## [Your instructions]
From the data below, give the number of lines holding the word "بازاریابی", with nothing else added.

========================================================================

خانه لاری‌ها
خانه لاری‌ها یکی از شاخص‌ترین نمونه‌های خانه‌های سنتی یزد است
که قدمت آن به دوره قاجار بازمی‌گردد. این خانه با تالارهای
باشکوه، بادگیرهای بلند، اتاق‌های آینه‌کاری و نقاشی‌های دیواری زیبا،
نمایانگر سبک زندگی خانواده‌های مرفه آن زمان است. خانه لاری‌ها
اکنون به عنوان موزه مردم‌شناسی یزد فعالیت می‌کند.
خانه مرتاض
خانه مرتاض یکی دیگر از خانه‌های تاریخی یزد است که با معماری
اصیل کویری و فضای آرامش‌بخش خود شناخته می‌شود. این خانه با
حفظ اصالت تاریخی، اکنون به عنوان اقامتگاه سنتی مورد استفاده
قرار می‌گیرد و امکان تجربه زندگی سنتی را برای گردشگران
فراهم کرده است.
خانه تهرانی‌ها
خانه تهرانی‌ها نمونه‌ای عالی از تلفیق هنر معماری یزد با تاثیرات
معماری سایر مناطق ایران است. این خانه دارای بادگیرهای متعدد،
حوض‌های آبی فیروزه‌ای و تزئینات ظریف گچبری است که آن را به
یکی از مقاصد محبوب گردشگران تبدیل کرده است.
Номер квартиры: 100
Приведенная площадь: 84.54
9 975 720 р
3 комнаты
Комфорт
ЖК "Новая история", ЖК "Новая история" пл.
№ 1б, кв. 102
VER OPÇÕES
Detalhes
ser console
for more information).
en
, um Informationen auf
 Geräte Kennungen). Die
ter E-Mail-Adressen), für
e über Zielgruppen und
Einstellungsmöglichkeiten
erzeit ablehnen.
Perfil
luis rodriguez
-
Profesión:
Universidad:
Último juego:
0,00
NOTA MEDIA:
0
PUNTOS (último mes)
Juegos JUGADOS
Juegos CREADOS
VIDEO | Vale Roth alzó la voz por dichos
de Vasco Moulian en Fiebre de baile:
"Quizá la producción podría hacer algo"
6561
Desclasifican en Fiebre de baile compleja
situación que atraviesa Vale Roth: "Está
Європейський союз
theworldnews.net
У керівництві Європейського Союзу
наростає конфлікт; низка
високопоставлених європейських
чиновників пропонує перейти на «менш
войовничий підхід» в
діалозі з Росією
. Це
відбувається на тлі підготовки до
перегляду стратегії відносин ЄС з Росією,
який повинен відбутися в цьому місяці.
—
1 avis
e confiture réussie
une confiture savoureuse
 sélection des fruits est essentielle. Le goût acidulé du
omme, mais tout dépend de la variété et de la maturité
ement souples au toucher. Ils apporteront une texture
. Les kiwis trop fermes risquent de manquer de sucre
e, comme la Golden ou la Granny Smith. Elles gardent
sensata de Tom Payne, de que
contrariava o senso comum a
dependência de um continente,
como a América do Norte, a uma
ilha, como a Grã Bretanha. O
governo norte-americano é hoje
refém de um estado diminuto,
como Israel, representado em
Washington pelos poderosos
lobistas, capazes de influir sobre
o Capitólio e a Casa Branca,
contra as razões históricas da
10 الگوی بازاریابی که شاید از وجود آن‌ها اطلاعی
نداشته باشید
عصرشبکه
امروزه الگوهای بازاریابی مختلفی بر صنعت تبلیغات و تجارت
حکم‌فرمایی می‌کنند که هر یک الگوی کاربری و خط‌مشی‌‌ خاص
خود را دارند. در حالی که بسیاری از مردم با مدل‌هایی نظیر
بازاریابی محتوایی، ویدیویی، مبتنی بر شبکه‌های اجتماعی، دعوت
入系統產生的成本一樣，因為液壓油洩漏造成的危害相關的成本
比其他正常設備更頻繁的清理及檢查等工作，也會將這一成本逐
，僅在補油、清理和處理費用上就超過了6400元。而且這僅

========================================================================

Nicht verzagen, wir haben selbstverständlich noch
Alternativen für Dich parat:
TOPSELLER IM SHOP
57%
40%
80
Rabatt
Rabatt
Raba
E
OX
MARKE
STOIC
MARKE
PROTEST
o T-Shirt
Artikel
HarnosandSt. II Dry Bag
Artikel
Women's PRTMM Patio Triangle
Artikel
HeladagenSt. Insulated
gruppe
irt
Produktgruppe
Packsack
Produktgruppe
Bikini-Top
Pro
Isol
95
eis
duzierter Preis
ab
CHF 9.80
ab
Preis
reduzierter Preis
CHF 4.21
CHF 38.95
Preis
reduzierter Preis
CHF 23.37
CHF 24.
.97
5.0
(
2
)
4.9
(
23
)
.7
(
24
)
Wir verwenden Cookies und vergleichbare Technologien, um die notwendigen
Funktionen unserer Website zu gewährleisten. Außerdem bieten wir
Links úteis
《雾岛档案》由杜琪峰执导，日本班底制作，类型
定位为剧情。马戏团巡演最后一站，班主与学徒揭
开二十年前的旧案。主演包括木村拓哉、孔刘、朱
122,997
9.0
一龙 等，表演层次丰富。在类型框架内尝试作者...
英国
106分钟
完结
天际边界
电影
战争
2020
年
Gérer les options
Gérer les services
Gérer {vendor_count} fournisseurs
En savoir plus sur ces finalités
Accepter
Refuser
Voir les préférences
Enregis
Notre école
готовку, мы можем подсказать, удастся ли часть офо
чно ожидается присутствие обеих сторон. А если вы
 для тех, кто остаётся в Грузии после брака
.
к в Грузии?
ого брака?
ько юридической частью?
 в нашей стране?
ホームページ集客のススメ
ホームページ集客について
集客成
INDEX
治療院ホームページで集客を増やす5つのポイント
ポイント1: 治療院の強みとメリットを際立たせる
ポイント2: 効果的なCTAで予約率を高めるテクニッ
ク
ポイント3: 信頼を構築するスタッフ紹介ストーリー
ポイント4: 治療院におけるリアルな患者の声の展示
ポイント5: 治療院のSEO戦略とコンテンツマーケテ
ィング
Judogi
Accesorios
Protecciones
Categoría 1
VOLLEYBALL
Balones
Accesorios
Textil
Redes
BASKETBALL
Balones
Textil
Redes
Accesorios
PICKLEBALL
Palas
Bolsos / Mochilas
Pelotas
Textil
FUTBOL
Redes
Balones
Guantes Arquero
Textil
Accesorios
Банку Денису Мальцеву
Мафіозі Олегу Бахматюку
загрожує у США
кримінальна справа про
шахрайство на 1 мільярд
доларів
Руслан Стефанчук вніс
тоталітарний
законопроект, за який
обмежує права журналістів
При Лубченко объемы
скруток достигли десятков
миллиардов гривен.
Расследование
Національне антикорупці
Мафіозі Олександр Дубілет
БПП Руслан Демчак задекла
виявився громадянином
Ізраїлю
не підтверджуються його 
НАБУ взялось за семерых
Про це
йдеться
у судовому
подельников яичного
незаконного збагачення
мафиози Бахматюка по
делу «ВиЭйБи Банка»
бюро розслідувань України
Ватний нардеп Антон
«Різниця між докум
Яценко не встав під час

========================================================================

## [Task result]
3